WASHINGTON — The Food for Peace Reform Act of 2015, reintroduced by U.S. Senators Bob Corker (R-Tenn.) and Chris Coons (D-Del.) in the new Congress, proposes to free up to $440 million annually while reaching an additional eight million to 12 million people. Identical to the act introduced in the last Congress, The Food for Peace Reform Act of 2015 includes the same reforms to procurement, cargo and monetization proposed by the president and supported by both parties.
“Our current system for acquiring and distributing food aid is inefficient and often hurts the very communities it is trying to help,” Senator Coons said.
The bipartisan legislation (S. 525) reorganizes and, according to Senator Coon, “modernizes” current U.S. global food aid to increase the efficiency and effectiveness of U.S. resources.
“These necessary reforms will allow us to better promote stability around the world by delivering lifesaving food to those in need more quickly at a lower cost.

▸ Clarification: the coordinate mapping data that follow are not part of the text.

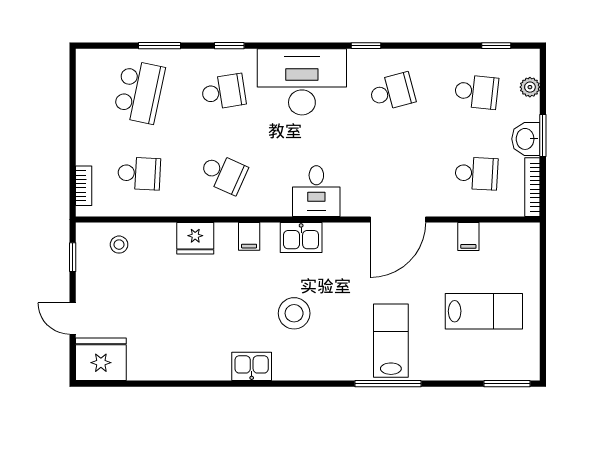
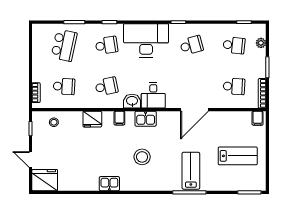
washbasin: (526, 139) -> (132, 101), moved, turned 90
school desk: (223, 173) -> (106, 86), turned -36
filing cabinet: (468, 237) -> (258, 118), moved
kitchen sink: (252, 366) -> (109, 184), moved

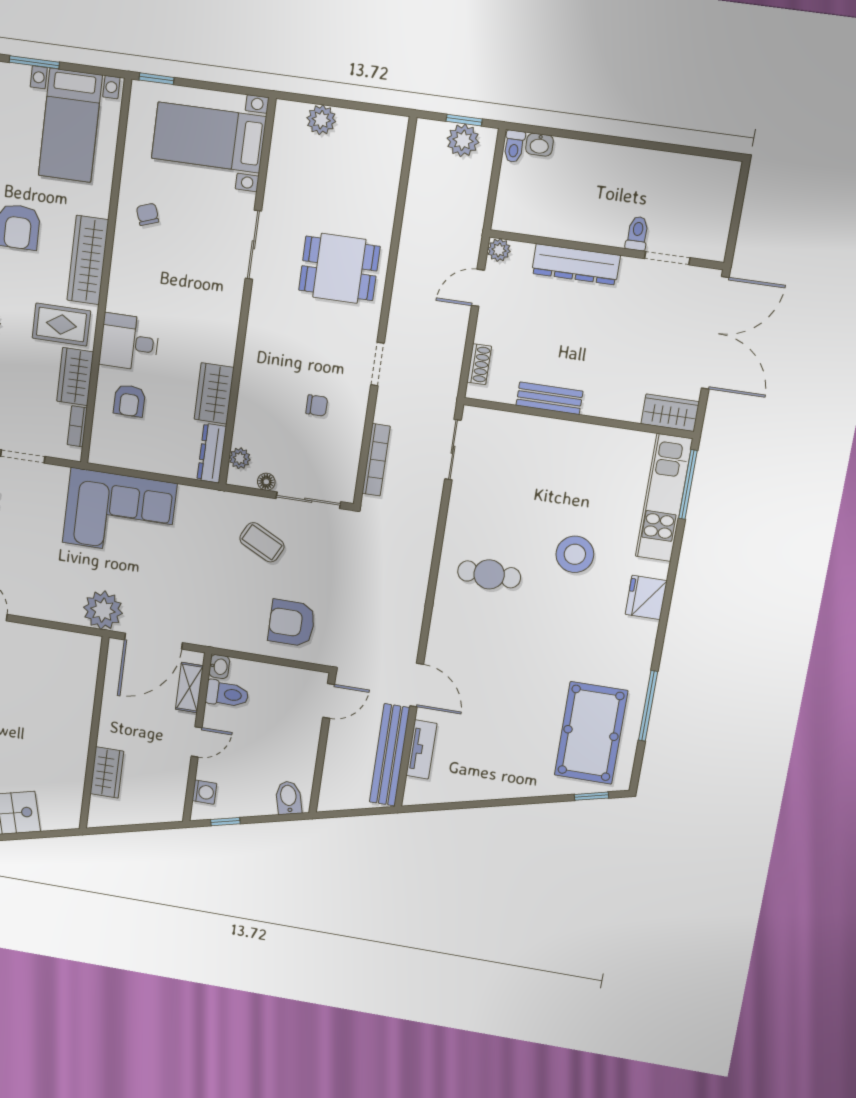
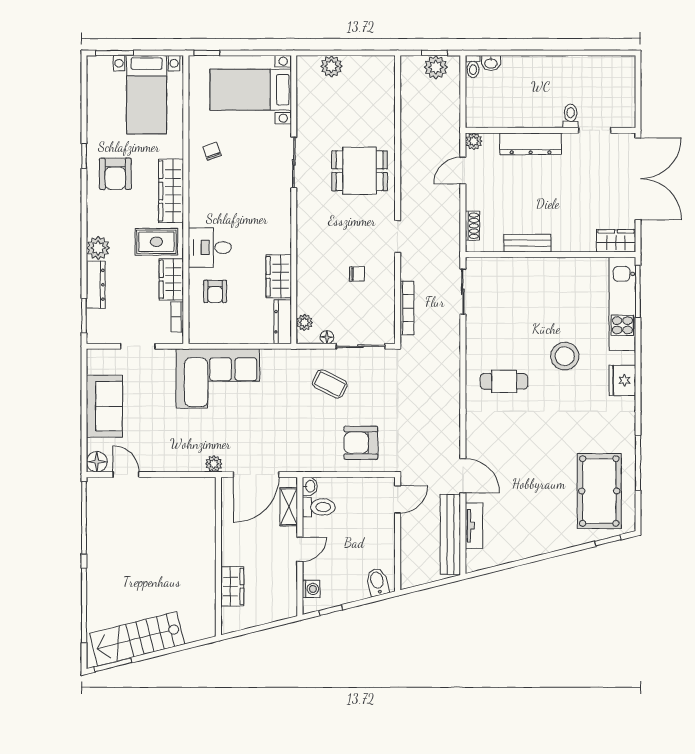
plant: (103, 610) -> (214, 464), width x0.53, depth x0.53

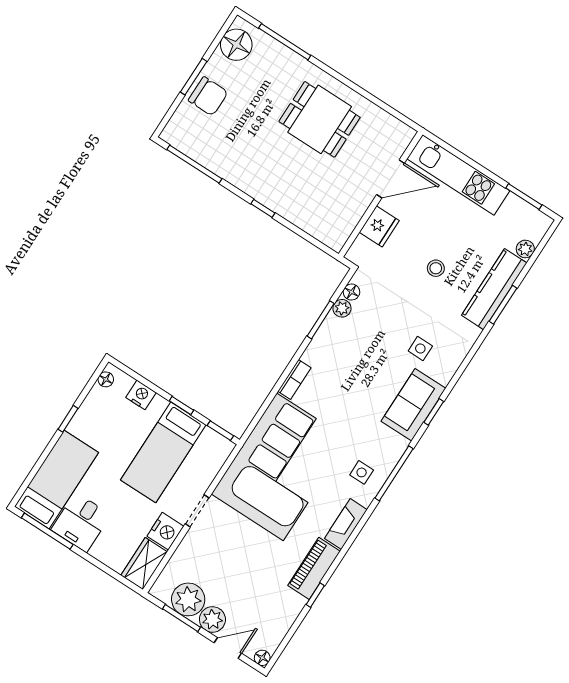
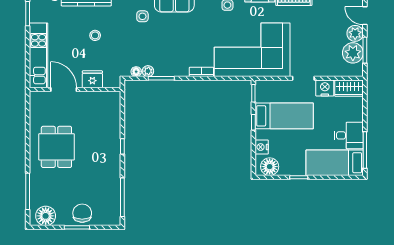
floor lamp: (106, 379) -> (270, 167), width x1.89, depth x1.89

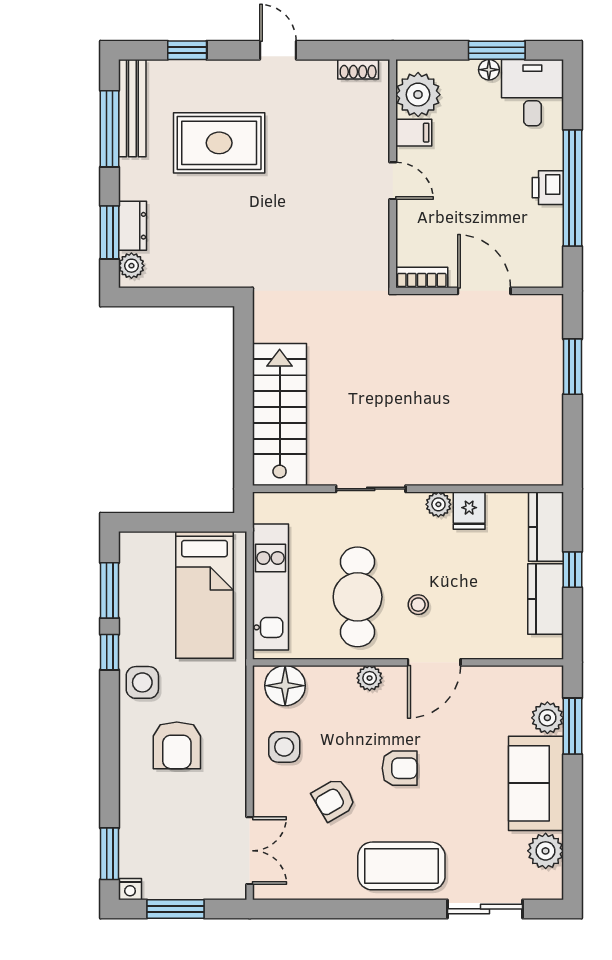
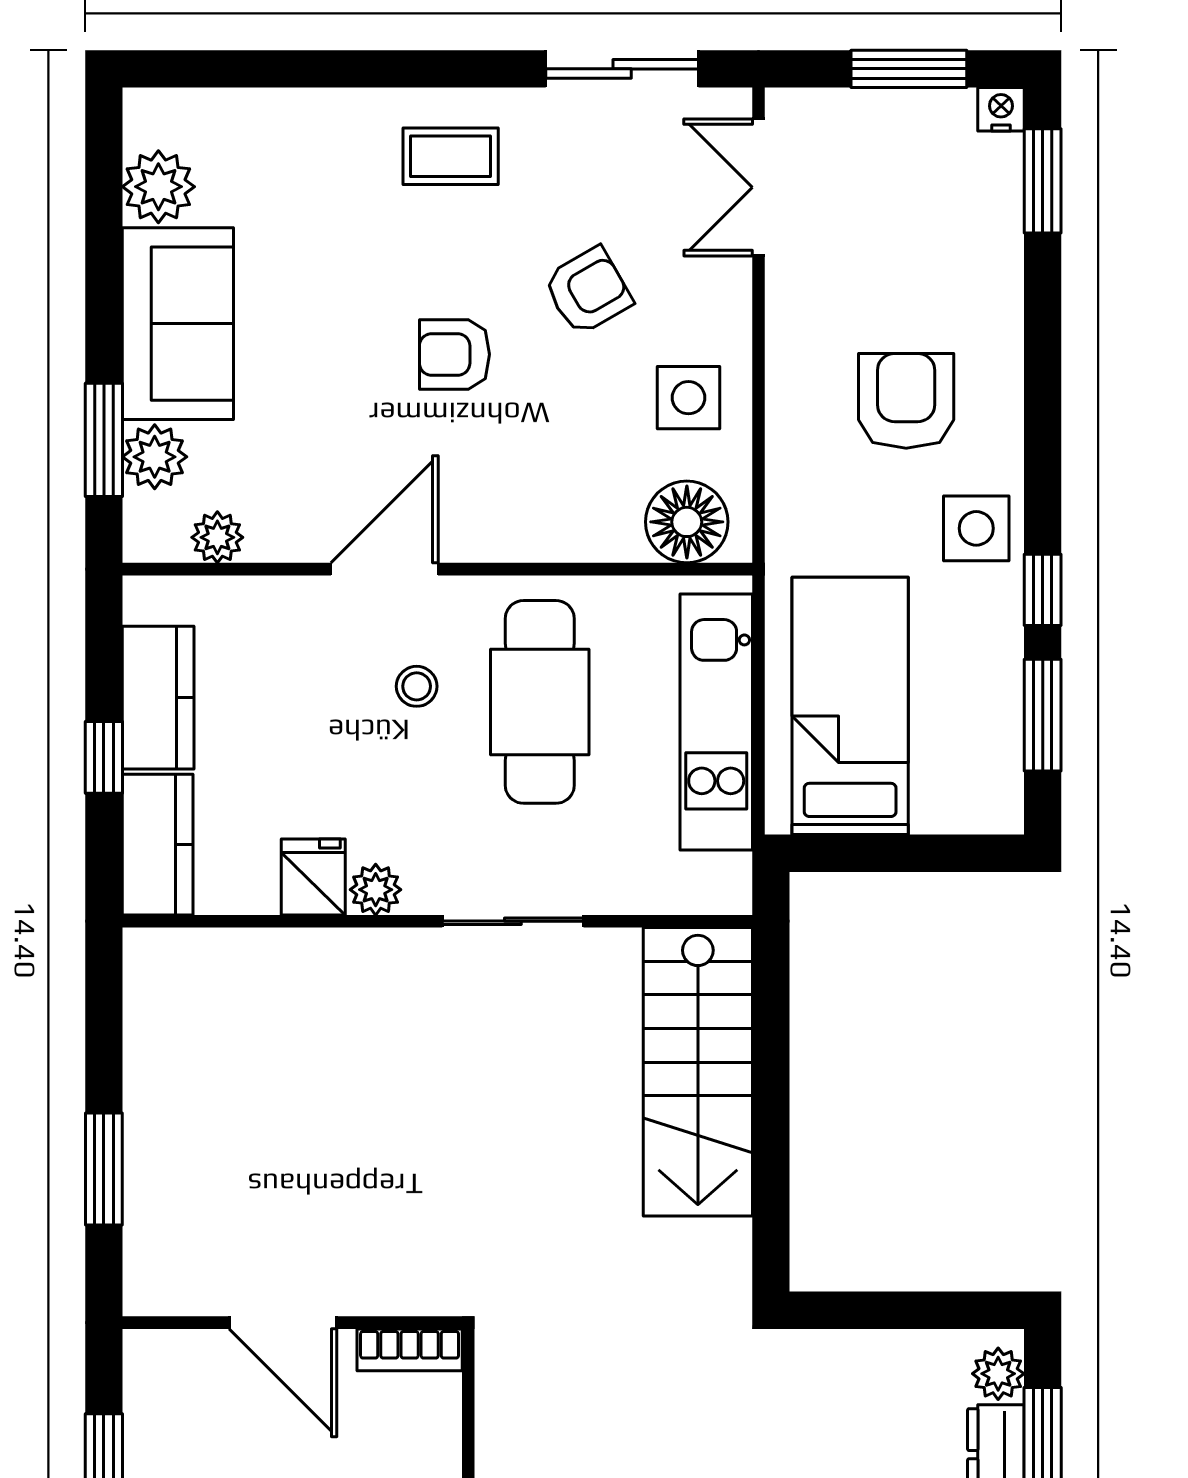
plant: (370, 678) -> (217, 537), moved
coffee table: (401, 866) -> (451, 156), width x0.54, depth x0.58
sliding door: (485, 909) -> (622, 69), moved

Reorganizing this vital food aid program in a more sensible way will help to further U.S. interests,” Senator Corker said.
The act proposes “cost-effective procurement,” which would lift the current law that requires the U.S. to produce all food aid commodities. The bill allows U.S. global food aid to use U.S. and locally- or regionally-produced goods, vouchers and cash transfers.
The bill also includes cargo flexibility. This revision would affect current laws that require USAID to ship 50 percent of food aid on U.S. vessels. The bill would allow USAID to ship aid on vessels based on availability. USAID, Government Accountability Office, or GAO, and a study conducted by Cornell University conclude that cargo flexibility could save $50 million per year and expedite the delivery of food aid.
The bill eliminates monetization, a process that requires aid organizations to sell 15 percent of donated food to raise funding for development projects in the countries receiving the aid. The GAO previously criticized the process as “inefficient” and unsustainable for the recipient’s market. Removing monetization would allow U.S. aid to reach an additional 800,000 people.
The changes proposed in the bill are projected to have minimal impact on the U.S. shipping and agricultural sectors. From 2002-2011, 0.86 percent of the U.S. shipping sector included food aid. While 1.41 percent of net farm income from 2002-2011 came from U.S. food aid.
The content of the bill reflects proposals made by the Obama administration in 2014. U.S. agriculture and shipping sectors successfully fought these proposals last year. “At this point, we’re not embracing it,” said Robert B. Aderholt, chairman of the House Agriculture Appropriations Subcommittee.
The farm bill and agriculture authorizing and appropriations committees currently have jurisdiction over Food for Peace. Under the Corker-Coons bill jurisdiction transfers to the authorizing and appropriations committees managing the U.S. Agency for International Development.
“More than anything else, the mission of America’s food aid program is to save lives,” Senator Coons said.